Turning to the trend for what might be described as ‘defensive M&A’, which looked to be heating up before the pandemic struck, Odd offers a much more colourful metaphor. “The first thing I would say is that Tyndall, as a house, is fiercely independent,” he begins. “You do not go to all the effort of setting up a business and drawing in great people just to flip it on to somebody further down the line.

“There is, though, no doubt we are seeing a trend for M&A in asset management. You kindly described it as ‘defensive M&A’ but, to me, there is an element of a bunch of drunks propping themselves up against each other as they stumble home.

“My guess is that some of them will make it and be fine but I fear others will fall flat on their face and make a fool of themselves.

“It is a strange situation because we have touched a few times on consolidation and homogenisation – the wide array of overpriced, boring products that are slightly soul-crushing because they corral clients into frankly bog-standard offerings.
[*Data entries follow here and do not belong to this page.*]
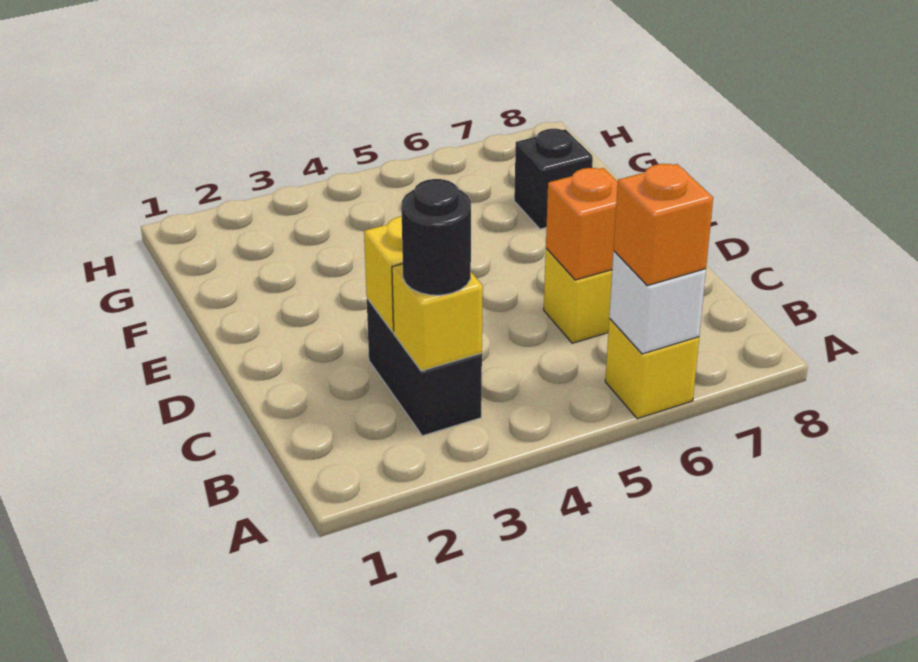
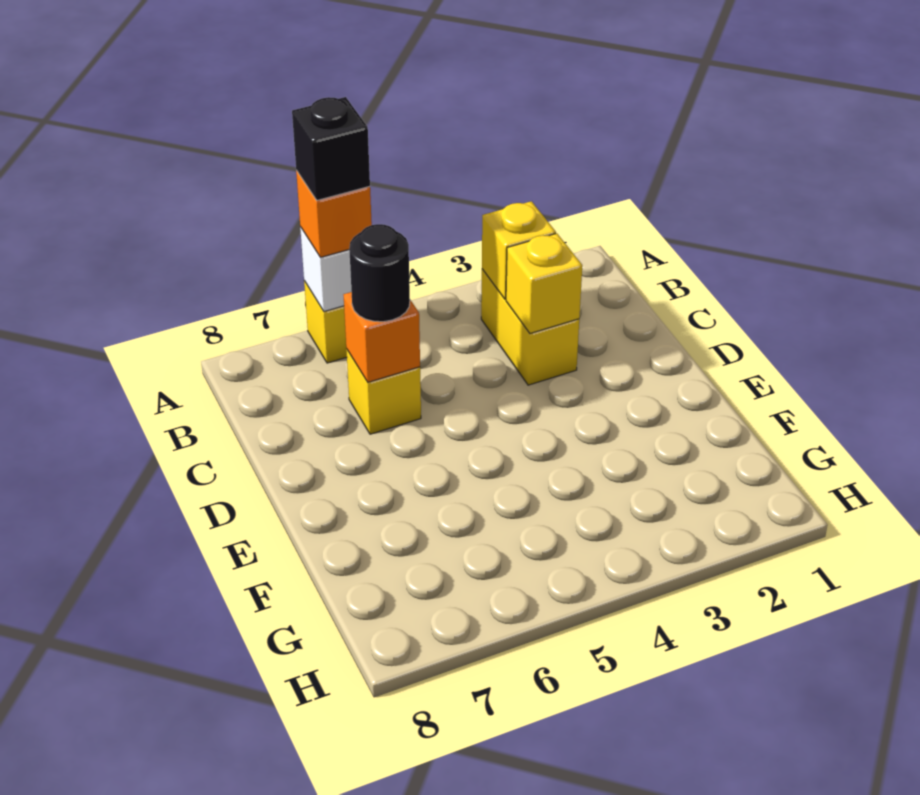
black brick B3:C3 level 1 -> yellow brick B3:C3 level 1
black round brick B3 level 3 -> black round brick C6 level 3
black brick F7 level 1 -> black brick A6 level 4

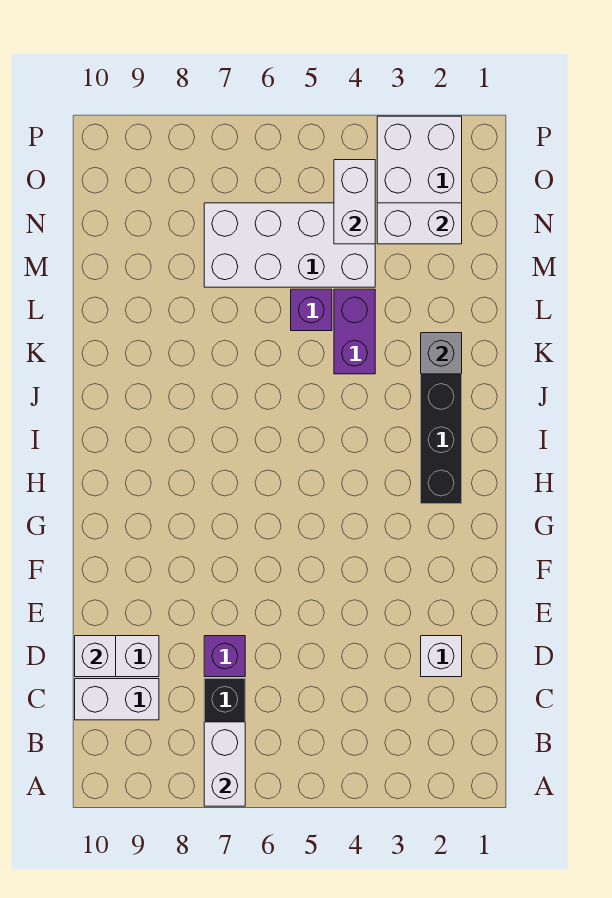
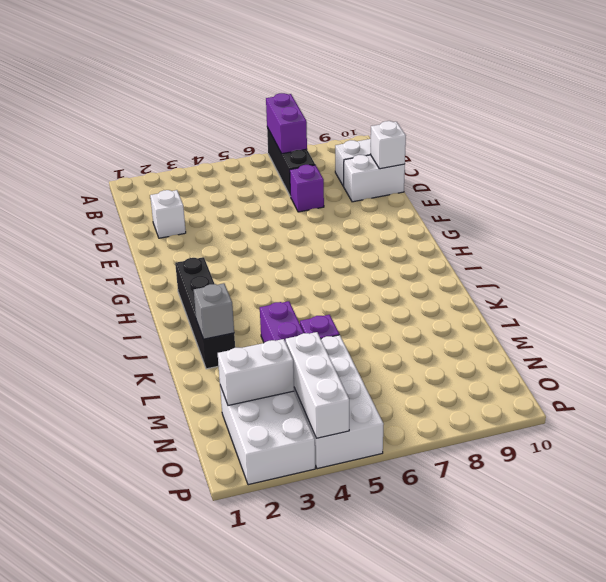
white brick A7:B7 level 2 -> purple brick A7:B7 level 2
white brick M4:N7 level 1 -> white brick M4:P5 level 1
white brick N4:O4 level 2 -> white brick N4:P4 level 2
And yet, if this was a successful, vibrant industry, where everybody was outward-looking and forward-thinking, it would be much harder for a business like ours to be able to break through.

“As I said earlier, asset management is quite cyclical in terms of ebb and flow so my hope – in fact, my expectation – is that we will see a client-led development where people become more and more fed up with these larger, more complacent businesses and will end up turning to the much more client-oriented, smaller firms.

“In my darker moments, I do worry the industry will just continue to homogenise, will continue to consolidate and, if we are not careful, asset management will end up like the UK banking system.

“And I don’t think anybody wants to see that. Luckily, there are some navel-gazing behemoths that are not really interested in their clients and that is what makes firms like Tyndall possible.”